** Working data **
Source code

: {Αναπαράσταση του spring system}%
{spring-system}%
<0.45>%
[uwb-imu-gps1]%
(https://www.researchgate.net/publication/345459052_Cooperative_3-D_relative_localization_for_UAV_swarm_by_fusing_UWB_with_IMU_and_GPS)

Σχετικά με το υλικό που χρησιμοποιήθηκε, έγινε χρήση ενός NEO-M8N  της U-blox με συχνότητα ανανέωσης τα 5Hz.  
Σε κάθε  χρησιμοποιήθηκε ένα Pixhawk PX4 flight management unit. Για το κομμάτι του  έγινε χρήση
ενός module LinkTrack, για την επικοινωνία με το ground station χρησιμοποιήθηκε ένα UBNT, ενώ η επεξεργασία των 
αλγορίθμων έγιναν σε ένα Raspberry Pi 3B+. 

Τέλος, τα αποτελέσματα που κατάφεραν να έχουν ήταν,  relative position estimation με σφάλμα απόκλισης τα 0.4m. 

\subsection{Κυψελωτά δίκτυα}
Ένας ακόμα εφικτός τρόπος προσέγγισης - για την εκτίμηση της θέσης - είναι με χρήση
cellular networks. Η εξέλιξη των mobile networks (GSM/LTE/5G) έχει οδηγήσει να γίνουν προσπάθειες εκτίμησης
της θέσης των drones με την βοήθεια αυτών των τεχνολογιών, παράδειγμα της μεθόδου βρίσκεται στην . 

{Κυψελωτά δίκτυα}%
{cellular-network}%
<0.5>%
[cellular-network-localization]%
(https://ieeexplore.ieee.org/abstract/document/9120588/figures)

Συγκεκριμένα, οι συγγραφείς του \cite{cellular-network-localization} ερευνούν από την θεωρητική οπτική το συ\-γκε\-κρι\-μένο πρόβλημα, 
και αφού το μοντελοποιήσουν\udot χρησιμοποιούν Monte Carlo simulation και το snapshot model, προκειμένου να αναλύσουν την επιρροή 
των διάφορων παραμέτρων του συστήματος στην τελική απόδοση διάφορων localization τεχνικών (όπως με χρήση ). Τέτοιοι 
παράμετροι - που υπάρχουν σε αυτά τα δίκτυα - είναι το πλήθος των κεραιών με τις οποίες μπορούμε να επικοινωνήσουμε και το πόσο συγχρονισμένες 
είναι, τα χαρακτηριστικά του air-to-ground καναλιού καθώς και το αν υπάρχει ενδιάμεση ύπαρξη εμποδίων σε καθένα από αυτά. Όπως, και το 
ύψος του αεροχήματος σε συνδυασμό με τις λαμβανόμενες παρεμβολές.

** What is being asked **
If a line in the listing holds the word "ενός", copy it out.

** Problem solution **
Σχετικά με το υλικό που χρησιμοποιήθηκε, έγινε χρήση ενός NEO-M8N  της U-blox με συχνότητα ανανέωσης τα 5Hz.  
ενός module LinkTrack, για την επικοινωνία με το ground station χρησιμοποιήθηκε ένα UBNT, ενώ η επεξεργασία των 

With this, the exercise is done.